The City Attorneys have been: 1872, L. M. Vilas; 1873-4, W. R. Hoyt; 1875, Alexander Meggett; 1876, H. H. Hayden; 1877, L. R. Larson; 1878-80, M. Griffin; 1881, Col. E. M. Bartlett.

Municipal Judge, L. E. Lattimer, 1872 to 1878; L. R. Larson from 1878.

William Weissenfelds has been City Surveyor since the city was organized.

Present city officers. - Mayor, E. J. Farr; Clerk, George Churchill; Treasurer, B. S. Phillips; City Attorney, Col. E. M. Bartlett.

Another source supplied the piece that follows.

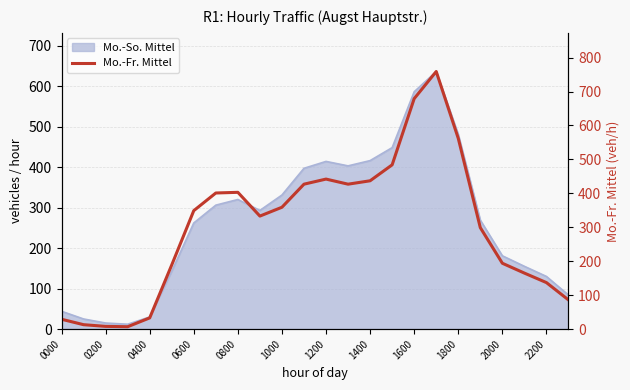

True or false: the data shows 427 at 13.

True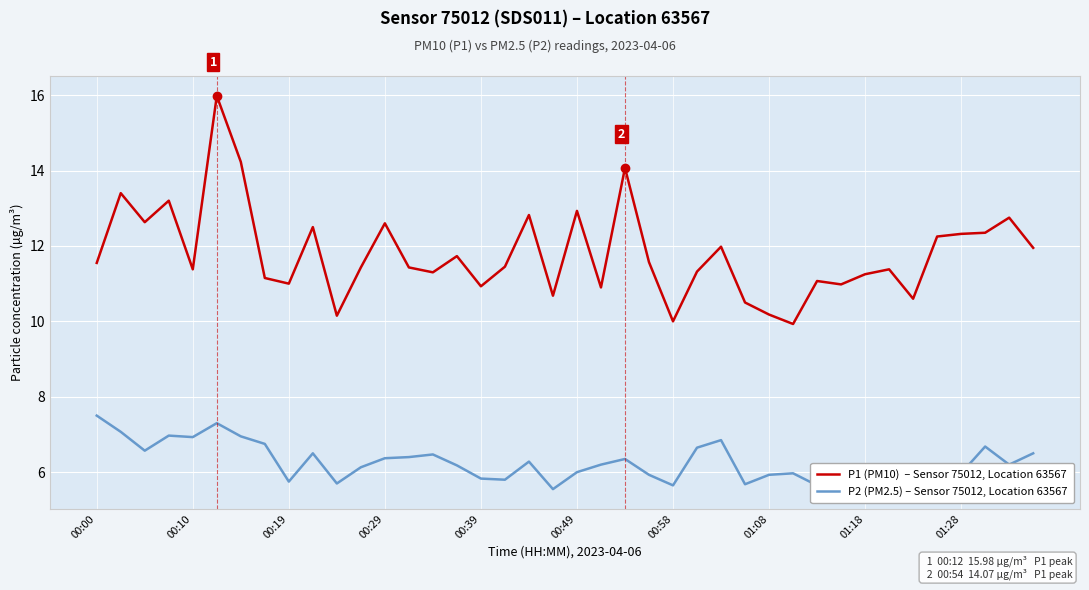

What is the maximum value shown in the chart?

16.0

Aldermen. - First Ward, Frank McDonough, Frank Pulle; Second Ward, F. J. McGrath, W. T. Galloway; Third Ward, W. P. Bartlett, N. C. Wilcox; Fourth Ward, George B. Shaw, Noah Shaw; Fifth WVard, G. A. Buffington, G. W. Mason; Sixth Ward, W. W. Downs, T. W. Thomas; Seventh Ward, Henry Davis, Chris Carlson; Eighth Ward, T. F. Frawley, A. S. Bostwick.

Police.  Thomas Donnelly, Chief; John Higgins, John Hancock, Lafayette Elliott, Robert Anderson, Charles Pelka.

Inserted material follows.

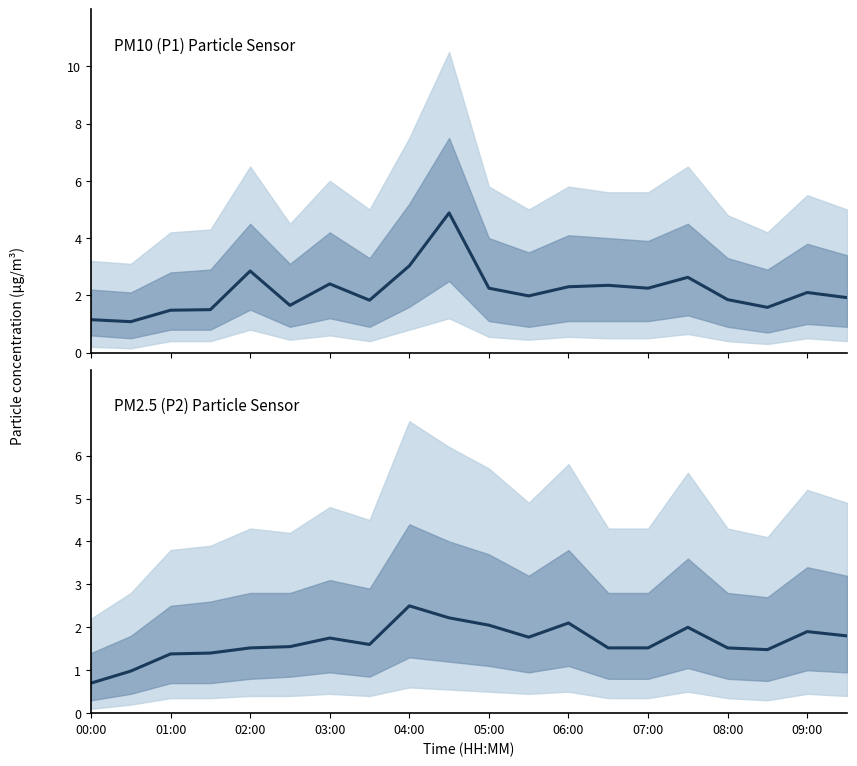

At 15, list the series in order from largest to smallest.

P1, P2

Post-Office. - Located at the corner of Kelsey and River streets. Postmaster, James A. Brackett; Assistant, Jay C. Bartlett. Branch office, west side, Station A; Col. E. M. Bartlett, Postmaster.

In June, 1878, when Mr. Brackett was appointed Postmaster, the sale of stamps and envelopes did not exceed $1,700 per quarter. Now it averages $2,700 per quarter. The registered letters, per quarter, then numbered about 250; now more than 600. Money orders have increased at the same rate. It is now a second-class office. The postoffice was remodeled and supplied with Yale lock-boxes and modern appliances, and opened for business on January 6, 1875. The growth of the city business has carried it far beyond the postal facilities then provided.

Deputy Collector Internal Revenue. - J. F. Moore; office, No. 9 Kelsey street.

United Slates Land Office. - Located corner River and Kelsey streets. J. G. Callahan, Register; V. \W. Bayless, Receiver; D. S.Thompson, Clerk.

Fire Department. - There are two steam fire engines in the city. No. 1, on the west side; this was procured in 1871, before the city organization; Eugene Bullard was the first Chief Engineer. No. 2, located under the City Hall, was procured in 1873. Wales H. Willard is Engineer, and F. Ferris, Driver, of No. 1. Charles Cutler is Engineer of No. 2; Frank Harmon, Foreman. Chief Engineer, J C. Churchill.

The second steam fire engine procured was in March, 1875. Charles Cutler was the Engineer. This was during Mr. Porter's administration as Mayor.

June 25, 1874, there was a firemen's parade, with the usual concomitants on such occasions. Three hundred firemen from abroad participated in the tournament.